Copy out every line of the entries below without changing a single character.

>> START Records

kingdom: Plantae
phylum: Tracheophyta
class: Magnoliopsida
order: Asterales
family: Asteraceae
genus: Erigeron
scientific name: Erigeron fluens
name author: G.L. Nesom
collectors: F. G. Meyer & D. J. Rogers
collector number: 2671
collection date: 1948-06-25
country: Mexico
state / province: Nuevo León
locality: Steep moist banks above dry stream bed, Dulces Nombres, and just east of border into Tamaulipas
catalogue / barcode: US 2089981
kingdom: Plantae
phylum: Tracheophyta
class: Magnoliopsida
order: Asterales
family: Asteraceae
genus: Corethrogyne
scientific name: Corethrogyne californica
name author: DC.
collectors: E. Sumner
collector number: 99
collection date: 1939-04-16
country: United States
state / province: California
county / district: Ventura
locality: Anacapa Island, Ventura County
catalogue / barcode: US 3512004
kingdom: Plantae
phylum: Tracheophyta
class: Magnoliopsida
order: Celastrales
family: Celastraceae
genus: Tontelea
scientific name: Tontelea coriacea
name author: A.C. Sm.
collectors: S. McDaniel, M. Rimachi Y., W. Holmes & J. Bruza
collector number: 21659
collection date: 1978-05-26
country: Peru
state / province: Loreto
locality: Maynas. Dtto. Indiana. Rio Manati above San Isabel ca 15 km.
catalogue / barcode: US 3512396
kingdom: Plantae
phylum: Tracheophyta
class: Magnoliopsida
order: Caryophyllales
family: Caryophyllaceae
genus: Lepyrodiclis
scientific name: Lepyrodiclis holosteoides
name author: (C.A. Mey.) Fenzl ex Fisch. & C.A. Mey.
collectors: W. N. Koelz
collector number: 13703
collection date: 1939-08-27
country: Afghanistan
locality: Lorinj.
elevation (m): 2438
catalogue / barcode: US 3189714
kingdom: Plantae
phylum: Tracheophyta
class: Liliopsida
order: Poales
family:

>> END Records

*Answer for the task:*
kingdom: Plantae
phylum: Tracheophyta
class: Magnoliopsida
order: Asterales
family: Asteraceae
genus: Erigeron
scientific name: Erigeron fluens
name author: G.L. Nesom
collectors: F. G. Meyer & D. J. Rogers
collector number: 2671
collection date: 1948-06-25
country: Mexico
state / province: Nuevo León
locality: Steep moist banks above dry stream bed, Dulces Nombres, and just east of border into Tamaulipas
catalogue / barcode: US 2089981
kingdom: Plantae
phylum: Tracheophyta
class: Magnoliopsida
order: Asterales
family: Asteraceae
genus: Corethrogyne
scientific name: Corethrogyne californica
name author: DC.
collectors: E. Sumner
collector number: 99
collection date: 1939-04-16
country: United States
state / province: California
county / district: Ventura
locality: Anacapa Island, Ventura County
catalogue / barcode: US 3512004
kingdom: Plantae
phylum: Tracheophyta
class: Magnoliopsida
order: Celastrales
family: Celastraceae
genus: Tontelea
scientific name: Tontelea coriacea
name author: A.C. Sm.
collectors: S. McDaniel, M. Rimachi Y., W. Holmes & J. Bruza
collector number: 21659
collection date: 1978-05-26
country: Peru
state / province: Loreto
locality: Maynas. Dtto. Indiana. Rio Manati above San Isabel ca 15 km.
catalogue / barcode: US 3512396
kingdom: Plantae
phylum: Tracheophyta
class: Magnoliopsida
order: Caryophyllales
family: Caryophyllaceae
genus: Lepyrodiclis
scientific name: Lepyrodiclis holosteoides
name author: (C.A. Mey.) Fenzl ex Fisch. & C.A. Mey.
collectors: W. N. Koelz
collector number: 13703
collection date: 1939-08-27
country: Afghanistan
locality: Lorinj.
elevation (m): 2438
catalogue / barcode: US 3189714
kingdom: Plantae
phylum: Tracheophyta
class: Liliopsida
order: Poales
family:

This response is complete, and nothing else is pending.